La food experience sbarca al Castello dei Cavalieri di Malta per una speciale cena rinascimentale.

Nella splendida cornice del Castello dei Cavalieri di Malta di Magione, si è tenuto il tradizionale spettacolo teatrale che rievoca la Congiura al Castello ai tempi di Cesare Borgia. La rivisitazione rinascimentale, tra intrighi e lotte di potere, è stata deliziata da una ricca food experience firmata Archeofood. Per questa edizione della congiura, è stato realizzato un menù che mettesse in risalto le eccellenze del territorio umbro: la fagiolina, l’olio, il persico, la tinca e la carpa regina del lago Trasimeno. Completamente smentita la nomea di pesce gastronomicamente difficile attribuita alla Carpa. La particolare lavorazione estratta dai ricettari veneziani quatrocenteschi, ha stupito per l'ottima complessità di sapori e consistenze al punto da non identificare più se questo piatto freddo di "credenza" fosse stato a base di pesce o di carne. La performance gastronomica è stata ideata e allestita esclusivamente per questa edizione della Congiura e dunque costituisce un unicum difficilmente replicabile, visto che ogni anno la scelta dei sapori da “mettere in scena” cambia. Su tutto la presenza costante della DOP Umbria dell'olio extravergine di oliva Dolce Agogia del Trasimeno ha generato, collegando  “sapori antichi”, una sorta di filo conduttore identitario dei luoghi della Congiura, un’esperienza gustativa memorabile.
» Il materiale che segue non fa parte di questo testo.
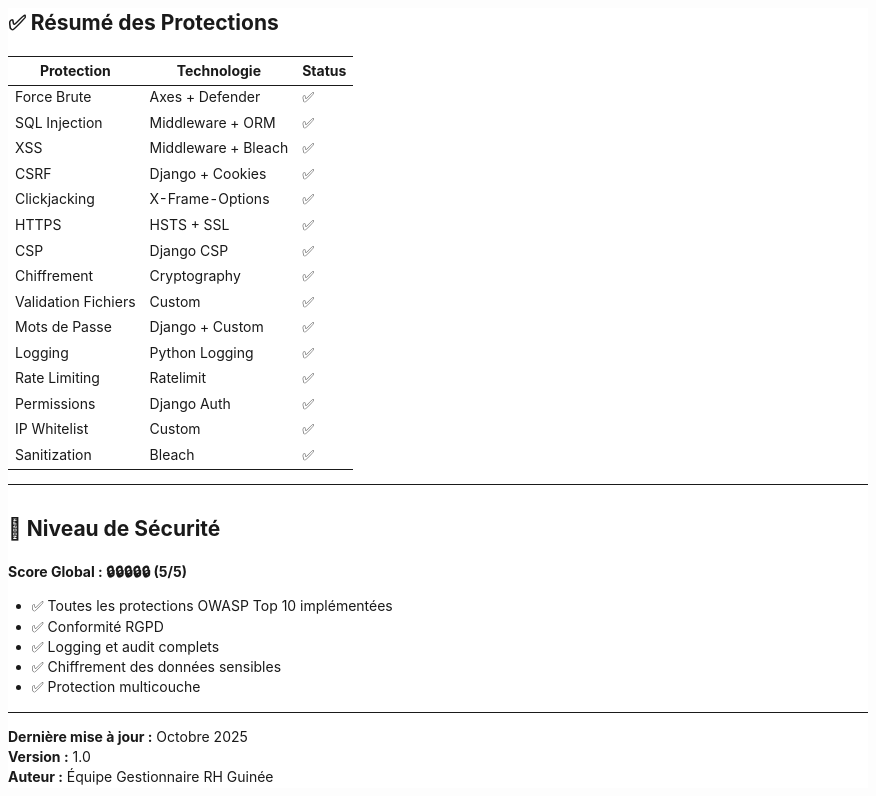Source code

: 
## ✅ Résumé des Protections

| Protection | Technologie | Status |
|------------|-------------|--------|
| Force Brute | Axes + Defender | ✅ |
| SQL Injection | Middleware + ORM | ✅ |
| XSS | Middleware + Bleach | ✅ |
| CSRF | Django + Cookies | ✅ |
| Clickjacking | X-Frame-Options | ✅ |
| HTTPS | HSTS + SSL | ✅ |
| CSP | Django CSP | ✅ |
| Chiffrement | Cryptography | ✅ |
| Validation Fichiers | Custom | ✅ |
| Mots de Passe | Django + Custom | ✅ |
| Logging | Python Logging | ✅ |
| Rate Limiting | Ratelimit | ✅ |
| Permissions | Django Auth | ✅ |
| IP Whitelist | Custom | ✅ |
| Sanitization | Bleach | ✅ |

---

## 🎯 Niveau de Sécurité

**Score Global : 🔒🔒🔒🔒🔒 (5/5)**

- ✅ Toutes les protections OWASP Top 10 implémentées
- ✅ Conformité RGPD
- ✅ Logging et audit complets
- ✅ Chiffrement des données sensibles
- ✅ Protection multicouche

---

**Dernière mise à jour :** Octobre 2025  
**Version :** 1.0  
**Auteur :** Équipe Gestionnaire RH Guinée
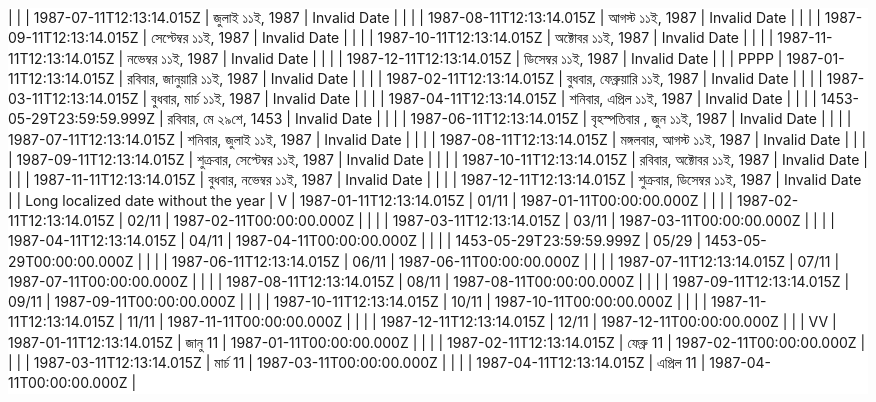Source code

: |                                      |              | 1987-07-11T12:13:14.015Z | জুলাই ১১ই, 1987                                               | Invalid Date             |
|                                      |              | 1987-08-11T12:13:14.015Z | আগস্ট ১১ই, 1987                                               | Invalid Date             |
|                                      |              | 1987-09-11T12:13:14.015Z | সেপ্টেম্বর ১১ই, 1987                                          | Invalid Date             |
|                                      |              | 1987-10-11T12:13:14.015Z | অক্টোবর ১১ই, 1987                                             | Invalid Date             |
|                                      |              | 1987-11-11T12:13:14.015Z | নভেম্বর ১১ই, 1987                                             | Invalid Date             |
|                                      |              | 1987-12-11T12:13:14.015Z | ডিসেম্বর ১১ই, 1987                                            | Invalid Date             |
|                                      | PPPP         | 1987-01-11T12:13:14.015Z | রবিবার, জানুয়ারি ১১ই, 1987                                    | Invalid Date             |
|                                      |              | 1987-02-11T12:13:14.015Z | বুধবার, ফেব্রুয়ারি ১১ই, 1987                                  | Invalid Date             |
|                                      |              | 1987-03-11T12:13:14.015Z | বুধবার, মার্চ ১১ই, 1987                                       | Invalid Date             |
|                                      |              | 1987-04-11T12:13:14.015Z | শনিবার, এপ্রিল ১১ই, 1987                                      | Invalid Date             |
|                                      |              | 1453-05-29T23:59:59.999Z | রবিবার, মে ২৯শে, 1453                                         | Invalid Date             |
|                                      |              | 1987-06-11T12:13:14.015Z | বৃহস্পতিবার , জুন ১১ই, 1987                                   | Invalid Date             |
|                                      |              | 1987-07-11T12:13:14.015Z | শনিবার, জুলাই ১১ই, 1987                                       | Invalid Date             |
|                                      |              | 1987-08-11T12:13:14.015Z | মঙ্গলবার, আগস্ট ১১ই, 1987                                     | Invalid Date             |
|                                      |              | 1987-09-11T12:13:14.015Z | শুক্রবার, সেপ্টেম্বর ১১ই, 1987                                | Invalid Date             |
|                                      |              | 1987-10-11T12:13:14.015Z | রবিবার, অক্টোবর ১১ই, 1987                                     | Invalid Date             |
|                                      |              | 1987-11-11T12:13:14.015Z | বুধবার, নভেম্বর ১১ই, 1987                                     | Invalid Date             |
|                                      |              | 1987-12-11T12:13:14.015Z | শুক্রবার, ডিসেম্বর ১১ই, 1987                                  | Invalid Date             |
| Long localized date without the year | V            | 1987-01-11T12:13:14.015Z | 01/11                                                         | 1987-01-11T00:00:00.000Z |
|                                      |              | 1987-02-11T12:13:14.015Z | 02/11                                                         | 1987-02-11T00:00:00.000Z |
|                                      |              | 1987-03-11T12:13:14.015Z | 03/11                                                         | 1987-03-11T00:00:00.000Z |
|                                      |              | 1987-04-11T12:13:14.015Z | 04/11                                                         | 1987-04-11T00:00:00.000Z |
|                                      |              | 1453-05-29T23:59:59.999Z | 05/29                                                         | 1453-05-29T00:00:00.000Z |
|                                      |              | 1987-06-11T12:13:14.015Z | 06/11                                                         | 1987-06-11T00:00:00.000Z |
|                                      |              | 1987-07-11T12:13:14.015Z | 07/11                                                         | 1987-07-11T00:00:00.000Z |
|                                      |              | 1987-08-11T12:13:14.015Z | 08/11                                                         | 1987-08-11T00:00:00.000Z |
|                                      |              | 1987-09-11T12:13:14.015Z | 09/11                                                         | 1987-09-11T00:00:00.000Z |
|                                      |              | 1987-10-11T12:13:14.015Z | 10/11                                                         | 1987-10-11T00:00:00.000Z |
|                                      |              | 1987-11-11T12:13:14.015Z | 11/11                                                         | 1987-11-11T00:00:00.000Z |
|                                      |              | 1987-12-11T12:13:14.015Z | 12/11                                                         | 1987-12-11T00:00:00.000Z |
|                                      | VV           | 1987-01-11T12:13:14.015Z | জানু 11                                                       | 1987-01-11T00:00:00.000Z |
|                                      |              | 1987-02-11T12:13:14.015Z | ফেব্রু 11                                                     | 1987-02-11T00:00:00.000Z |
|                                      |              | 1987-03-11T12:13:14.015Z | মার্চ 11                                                      | 1987-03-11T00:00:00.000Z |
|                                      |              | 1987-04-11T12:13:14.015Z | এপ্রিল 11                                                     | 1987-04-11T00:00:00.000Z |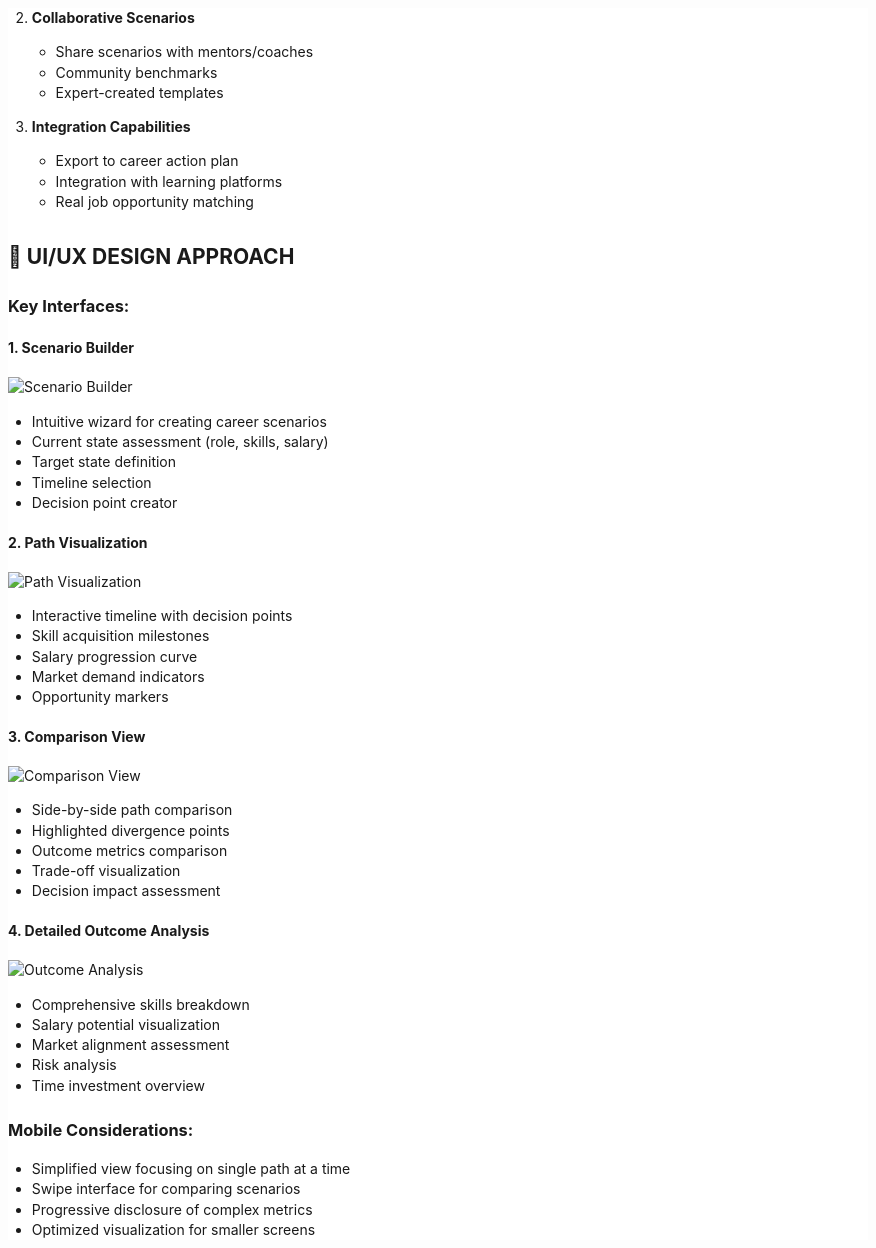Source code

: 2. **Collaborative Scenarios**
   - Share scenarios with mentors/coaches
   - Community benchmarks
   - Expert-created templates

3. **Integration Capabilities**
   - Export to career action plan
   - Integration with learning platforms
   - Real job opportunity matching

## 🎨 UI/UX DESIGN APPROACH

### Key Interfaces:

#### 1. Scenario Builder
![Scenario Builder](https://via.placeholder.com/800x400?text=Scenario+Builder)

- Intuitive wizard for creating career scenarios
- Current state assessment (role, skills, salary)
- Target state definition
- Timeline selection
- Decision point creator

#### 2. Path Visualization
![Path Visualization](https://via.placeholder.com/800x400?text=Path+Visualization)

- Interactive timeline with decision points
- Skill acquisition milestones
- Salary progression curve
- Market demand indicators
- Opportunity markers

#### 3. Comparison View
![Comparison View](https://via.placeholder.com/800x400?text=Comparison+View)

- Side-by-side path comparison
- Highlighted divergence points
- Outcome metrics comparison
- Trade-off visualization
- Decision impact assessment

#### 4. Detailed Outcome Analysis
![Outcome Analysis](https://via.placeholder.com/800x400?text=Outcome+Analysis)

- Comprehensive skills breakdown
- Salary potential visualization
- Market alignment assessment
- Risk analysis
- Time investment overview

### Mobile Considerations:
- Simplified view focusing on single path at a time
- Swipe interface for comparing scenarios
- Progressive disclosure of complex metrics
- Optimized visualization for smaller screens
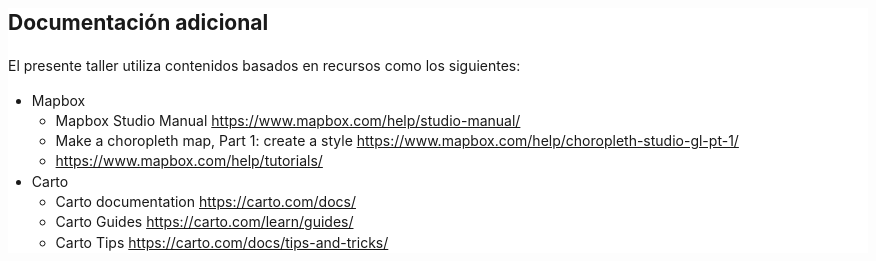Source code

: ## Documentación adicional 

El presente taller utiliza contenidos basados en recursos como los siguientes:

* Mapbox
	* Mapbox Studio Manual https://www.mapbox.com/help/studio-manual/
	* Make a choropleth map, Part 1: create a style  https://www.mapbox.com/help/choropleth-studio-gl-pt-1/
	* https://www.mapbox.com/help/tutorials/
* Carto
	* Carto documentation https://carto.com/docs/
	* Carto Guides https://carto.com/learn/guides/
	* Carto Tips https://carto.com/docs/tips-and-tricks/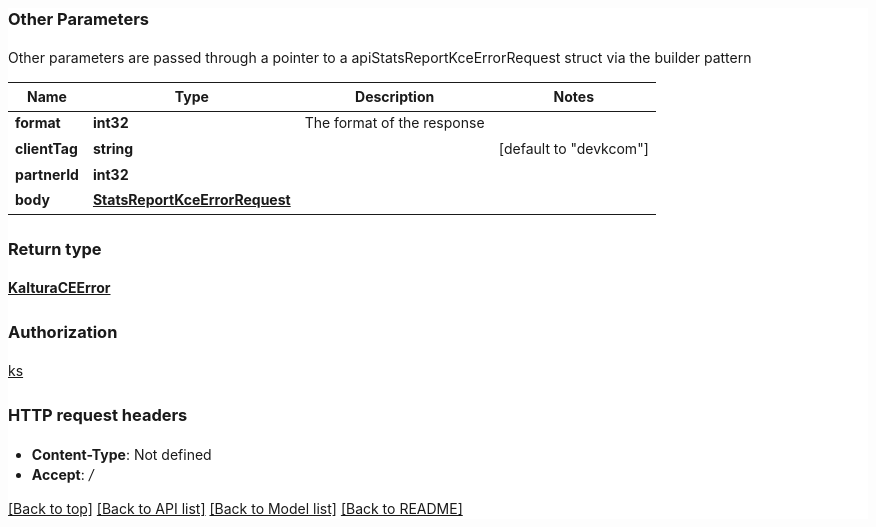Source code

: 
### Other Parameters

Other parameters are passed through a pointer to a apiStatsReportKceErrorRequest struct via the builder pattern


Name | Type | Description  | Notes
------------- | ------------- | ------------- | -------------
 **format** | **int32** | The format of the response | 
 **clientTag** | **string** |  | [default to &quot;devkcom&quot;]
 **partnerId** | **int32** |  | 
 **body** | [**StatsReportKceErrorRequest**](StatsReportKceErrorRequest.md) |  | 

### Return type

[**KalturaCEError**](KalturaCEError.md)

### Authorization

[ks](../README.md#ks)

### HTTP request headers

- **Content-Type**: Not defined
- **Accept**: */*

[[Back to top]](#) [[Back to API list]](../README.md#documentation-for-api-endpoints)
[[Back to Model list]](../README.md#documentation-for-models)
[[Back to README]](../README.md)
Inoltre l’introduzione del “succussù” ossia il moderno cous cous, la pasta di semola importata in Occidente dagli Arabi, è stata in assoluto la portata innovativa del menù. Per il dessert, ha fatto da protagonista il mosto cotto, antico dolcificante utilizzato anche per le mostarde. I commensali hanno potuto assaporare una cialda al mosto con composta di ciliegie e mascarpone speziato con panna.
Magione ha saputo quindi raccontarsi anche attraverso la storia del cibo.